What Is a Crypto Spread? Bid, Ask and How It Affects Your Trades (2026)

What is a crypto spread explained simply: bid and ask prices, how the spread affects trading and arbitrage, and why every trader should understand it.

05.05.2026 10:55

Every time you buy or sell crypto on an exchange — you pay the spread. Most traders do this without realizing it because exchanges don't show it as a separate line item. But it's real money leaving your account on every trade.


What Are Bid and Ask

Open any exchange and look at ETH/USDT. You'll see two prices:

Bid — the highest price someone is currently willing to pay to buy ETH right now.

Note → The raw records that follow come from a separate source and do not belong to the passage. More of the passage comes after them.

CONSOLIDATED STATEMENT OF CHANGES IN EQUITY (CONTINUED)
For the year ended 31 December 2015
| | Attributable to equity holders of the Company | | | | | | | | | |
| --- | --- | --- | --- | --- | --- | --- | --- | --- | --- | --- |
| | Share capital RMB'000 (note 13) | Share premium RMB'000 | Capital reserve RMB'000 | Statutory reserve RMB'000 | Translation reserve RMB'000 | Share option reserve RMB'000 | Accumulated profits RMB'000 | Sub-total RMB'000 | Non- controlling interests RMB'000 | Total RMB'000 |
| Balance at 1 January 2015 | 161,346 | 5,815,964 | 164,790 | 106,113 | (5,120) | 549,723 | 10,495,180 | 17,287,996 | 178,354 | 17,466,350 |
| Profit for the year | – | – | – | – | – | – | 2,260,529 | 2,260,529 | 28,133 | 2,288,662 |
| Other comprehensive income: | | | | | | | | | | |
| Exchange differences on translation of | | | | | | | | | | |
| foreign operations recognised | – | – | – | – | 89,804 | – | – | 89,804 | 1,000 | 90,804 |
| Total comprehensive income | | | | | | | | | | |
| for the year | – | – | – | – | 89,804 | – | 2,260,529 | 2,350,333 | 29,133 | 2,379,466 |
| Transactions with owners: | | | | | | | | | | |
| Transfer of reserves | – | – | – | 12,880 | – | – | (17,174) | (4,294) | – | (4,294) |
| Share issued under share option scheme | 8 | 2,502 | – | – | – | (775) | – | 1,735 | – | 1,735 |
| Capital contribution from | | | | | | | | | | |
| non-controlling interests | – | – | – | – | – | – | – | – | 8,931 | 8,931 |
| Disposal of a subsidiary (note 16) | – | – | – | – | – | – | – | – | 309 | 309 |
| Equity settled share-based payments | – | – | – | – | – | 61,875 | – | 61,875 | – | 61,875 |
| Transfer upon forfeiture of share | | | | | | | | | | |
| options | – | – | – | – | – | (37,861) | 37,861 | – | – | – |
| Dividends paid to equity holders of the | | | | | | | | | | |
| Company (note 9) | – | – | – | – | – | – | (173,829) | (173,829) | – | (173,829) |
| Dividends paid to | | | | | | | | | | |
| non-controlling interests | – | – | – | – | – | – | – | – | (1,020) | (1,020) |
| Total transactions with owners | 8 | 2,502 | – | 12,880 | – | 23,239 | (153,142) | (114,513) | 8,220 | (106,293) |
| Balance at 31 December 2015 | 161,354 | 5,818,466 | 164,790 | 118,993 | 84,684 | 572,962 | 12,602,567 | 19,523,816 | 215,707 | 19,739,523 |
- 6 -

Ask — the lowest price someone is currently willing to accept to sell ETH right now.

Example:

Ask: $2,484.50  ← sellers will sell at this price
─────────────────
Bid: $2,484.00  ← buyers will buy at this price

Spread = Ask − Bid = $2,484.50 − $2,484.00 = $0.50

As a percentage: $0.50 / $2,484.00 × 100 = 0.020%


Why Spreads Exist

Spreads exist because buyers and sellers always disagree slightly on fair value:

  • Buyers want to buy cheaper
  • Sellers want to sell higher
  • The spread is the gap between their expectations

The more liquid a market (more participants, higher volume), the narrower the spread — competition between buyers and sellers compresses the gap.


How Spreads Affect Your Trades

With a market order:

  • Buy → fills at the Ask price (higher)
  • Sell → fills at the Bid price (lower)

Example: You buy 1 ETH at $2,484.50 (Ask) and immediately sell. You sell at $2,484.00 (Bid). Loss from spread alone: $0.50 (0.02%).

This is before exchange trading fees (0.10%). Total market order cost: 0.02% (spread) + 0.10% (fee) = 0.12% per side.


Types of Crypto Spreads

Bid-Ask Spread (intra-exchange)

As described — the gap between best buy and sell price on one exchange.

Typical values:

Pair Exchange Bid-Ask spread
BTC/USDT Binance 0.01–0.02%
ETH/USDT Binance 0.02–0.04%
SOL/USDT Bybit 0.03–0.06%
ALT/USDT (low-cap) KuCoin 0.5–3%

Cross-Exchange Spread

Price difference for the same asset between different exchanges. This is the foundation of crypto arbitrage.

SpreadScan tracks cross-exchange spreads across 600+ pairs in real time — open scanner →


Total Cost of a Trade

Cost type Who receives it Amount
Bid-Ask spread Market makers 0.01–3%
Exchange fee Exchange 0.08–0.26%
Slippage Market 0–1%+

For BTC/USDT on Binance, total round-trip cost: ~0.22% minimum.

This is why profitable arbitrage requires a cross-exchange spread above 0.4–0.5% — to cover all these costs.


Conclusion

The spread is an invisible but real cost of every trade. Understanding it helps you accurately calculate trading costs, choose liquid pairs, and properly evaluate arbitrage opportunities.

View cross-exchange spreads in SpreadScan →


FAQ

Is the bid-ask spread the same as exchange commission? No. Exchange commission is a fixed percentage the exchange charges. The bid-ask spread is the price gap between buy and sell prices — it goes to market makers, not the exchange.

Why do some coins have huge spreads? Low liquidity. If a coin trades with small volume, few participants post orders — the bid-ask gap is wide.

How do I reduce spread costs? Trade liquid high-volume pairs, use limit orders instead of market orders, trade during peak activity hours.